I was by no means a market guy. Neither would I have the desire to shop in a wet market nor the slightest inclination of putting myself near that hellish place. Yet this time, for her, I summoned the rest of my fidgeting courage and set foot in the market which, under the blistering sun, was no different than a battlefield.
'What is this place?' I grumbled, finding myself besieged by the intense odour of rotten vegetables, the continual screams of hawkers and trillions of housewives desperately jostling for the ingredients of their recipes. I hesitated, having absolutely no motivation to move on. Uneasiness roared. 'I think I can do this for her,' I reassured myself in a whisper. I then joined the legion.
Weaving through the crowd appeared to be impossible for me as the ladies holding their plastic bags refused to make way.
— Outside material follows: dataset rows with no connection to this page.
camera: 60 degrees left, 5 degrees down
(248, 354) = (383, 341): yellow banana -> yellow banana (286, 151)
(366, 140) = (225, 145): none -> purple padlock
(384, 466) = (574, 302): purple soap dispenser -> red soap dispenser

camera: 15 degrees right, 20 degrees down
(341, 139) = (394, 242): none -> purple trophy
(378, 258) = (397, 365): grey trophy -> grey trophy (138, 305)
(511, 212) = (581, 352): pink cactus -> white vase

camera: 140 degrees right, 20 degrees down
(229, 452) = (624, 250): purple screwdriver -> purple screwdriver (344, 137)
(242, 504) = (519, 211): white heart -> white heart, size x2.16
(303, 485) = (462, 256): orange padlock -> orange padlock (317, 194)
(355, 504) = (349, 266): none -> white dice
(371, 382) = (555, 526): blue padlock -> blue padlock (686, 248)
I was pushed and touched by numerous hands that did not apologize, and my shoulders ached because of those who bumped into me in their hurry. And inevitably, I got my eight-hundred-dollar jeans wet—all to buy a twenty-dollar fish in this mayhem. I sighed. Never letting go of her face in my mind, I went on. The ladies continued marching, sweating and shouting to each other and only occasionally halting to get a pound of lychees or a watermelon at bargain prices. The invisible cockroaches were marching too, alongside the dirty and turbid water. The trapped searing air and the smell of sweat tickled my consciousness along the way. Helpless, I read my checklist of tonight's delights again: I still had to buy some meat.

'Can I have ten dollars of pork please?' I believed my voice was entirely unheard as an old lady was yelling beside me. 'Excuse me, I'd like to have ten dollars of pork!'
Finally, the butcher spotted me. Examining me, he exclaimed, 'A young man, ha, what a rare customer!'  With an impressive voice he continued, 'Ten dollars of pork, right away!'
I glanced around from where I stood: no, I did not belong in this place.
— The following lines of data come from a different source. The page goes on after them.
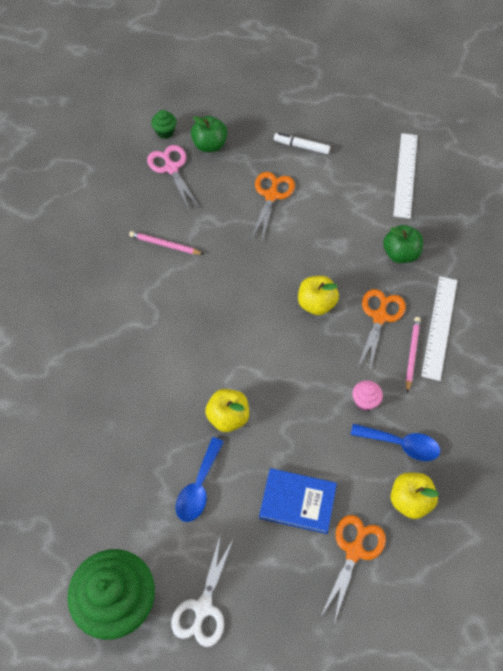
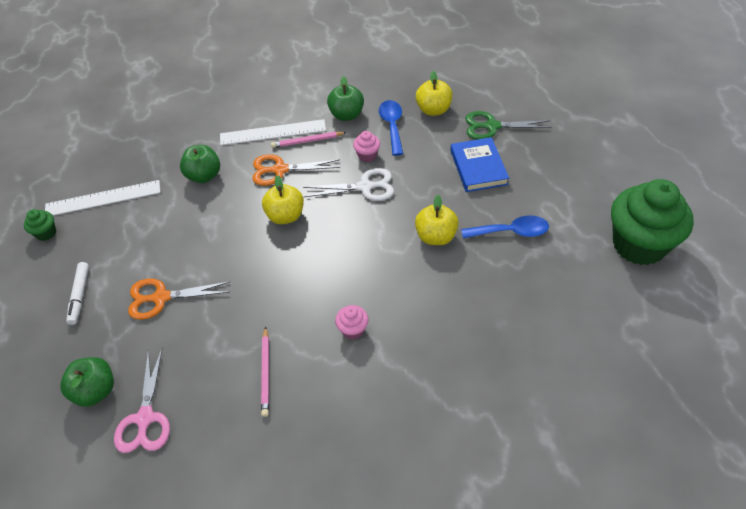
camera: 110 degrees left, 10 degrees down
(165, 132) = (82, 455): green cupcake -> green cupcake (46, 233)
(168, 313) = (353, 330): none -> pink cupcake
(171, 168) = (145, 418): pink scissors -> pink scissors turned 45 degrees counterclockwise
(203, 607) = (598, 192): white scissors -> white scissors (365, 187)
(354, 551) = (492, 126): orange scissors -> green scissors
(439, 406) = (346, 115): none -> green apple

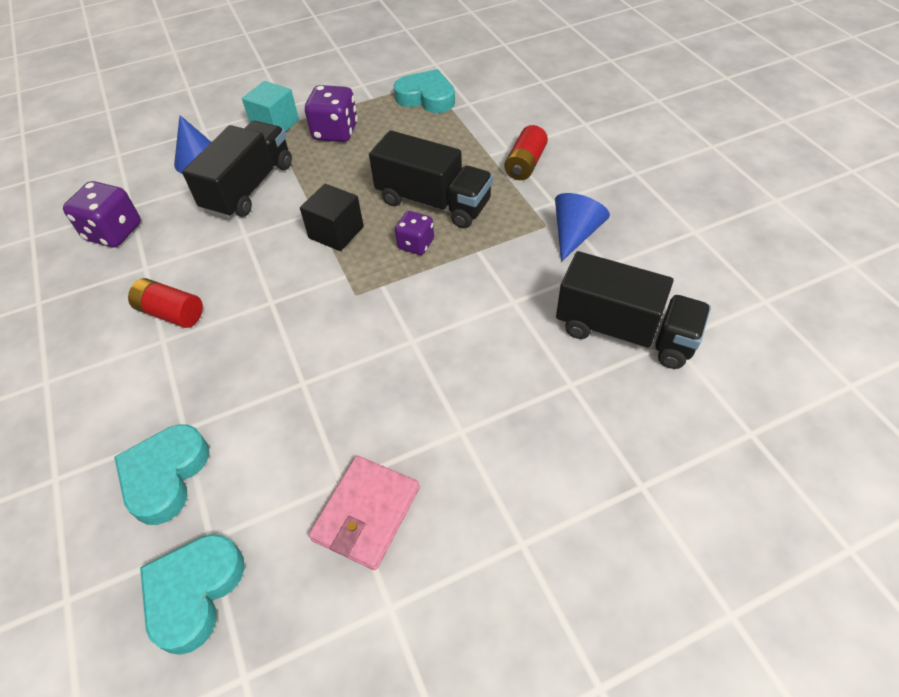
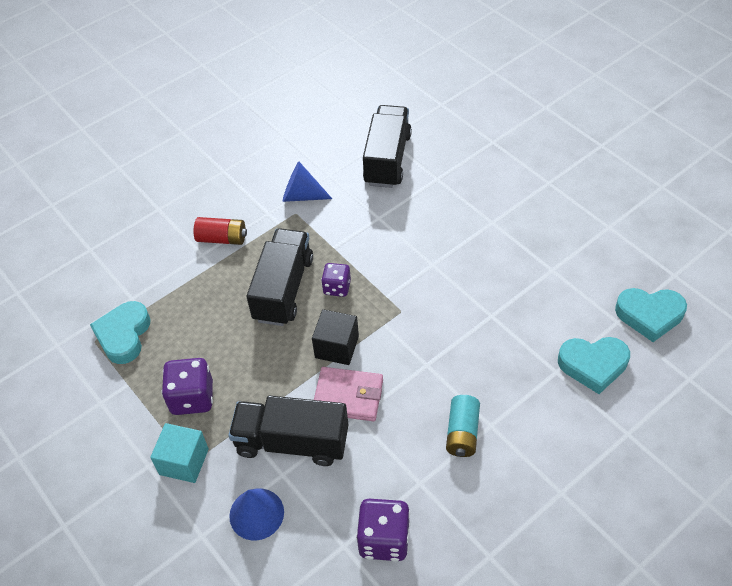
camera: 105 degrees left, 0 degrees up
(171, 313) = (462, 433): red battery -> turquoise battery
(366, 513) = (565, 251): pink wallet -> pink wallet (348, 396)

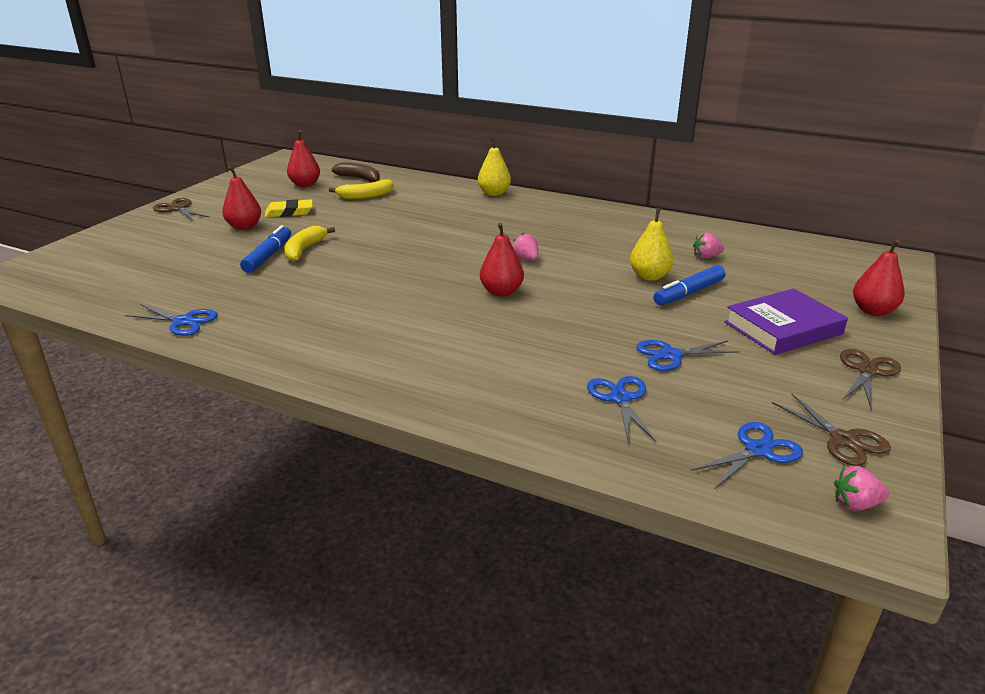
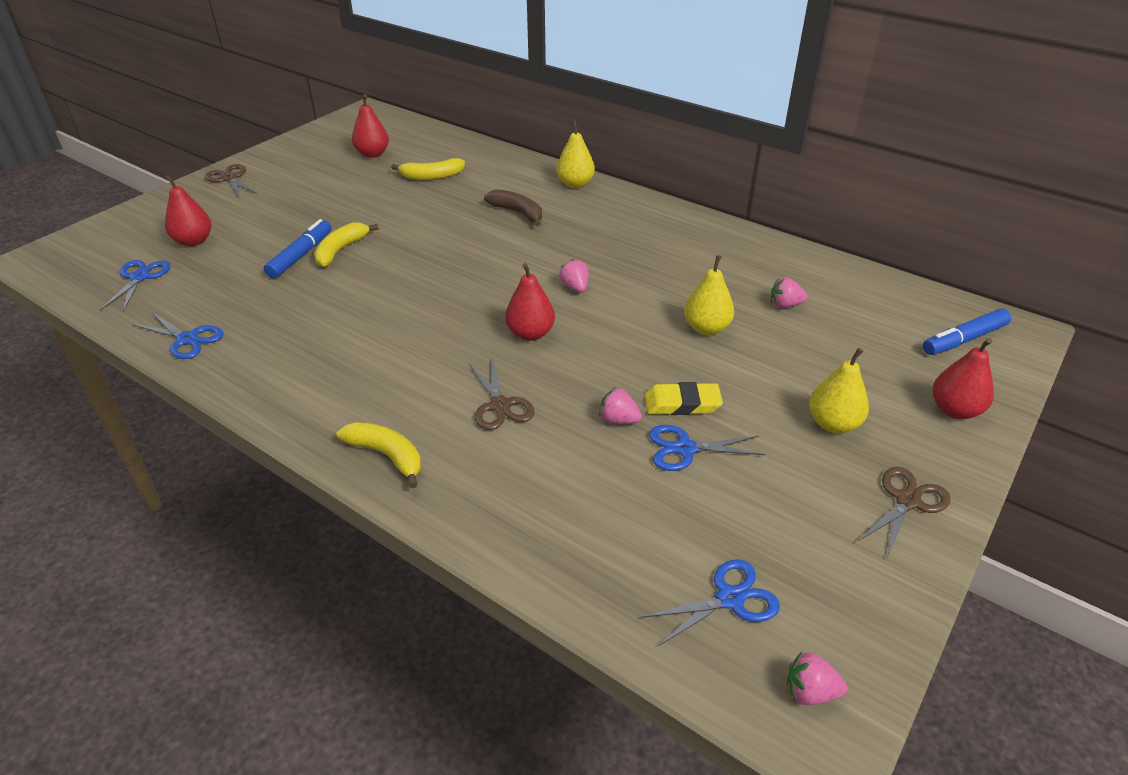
camera: 10 degrees right, 10 degrees up
(244, 227) = (289, 211): red pear -> red pear (194, 241)
(289, 212) = (342, 194): yellow eraser -> yellow eraser (682, 404)
(359, 178) = (434, 149): brown banana -> brown banana (518, 213)
(410, 385) = (387, 456): none -> yellow banana
(605, 342) = (618, 420): none -> pink strawberry
(620, 398) = (604, 504): blue scissors -> blue scissors (140, 277)
(689, 293) = (743, 358): blue marker -> blue marker (963, 339)
(783, 328) = (833, 424): purple book -> yellow pear
(843, 440) = (835, 598): brown scissors -> brown scissors (500, 405)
'For your dear mother eh?'
'My girlfriend,' I corrected him. 'Today's her birthday.'
'I see,' the smile on that coarse face seemed to fade. 'A romantic night in, right?'
I nodded, 'A surprise.'
'Yeah, cooking a meal is a real surprise, young man,' he said. 'Look at these ladies, they are here every day, buying vegetables, meat and fruit, just for a daily surprise. Okay, here you go. Hope to see you again, lad.'
When I turned around to leave, I again saw the army in their florid suits, an army that fired surprises. A sudden thought struck me and I dropped all my plastic bags.

Blinded by a surge of tears, somewhere, I imagined a very devoted soldier, who had been marching in this hell for twenty years, to raise me.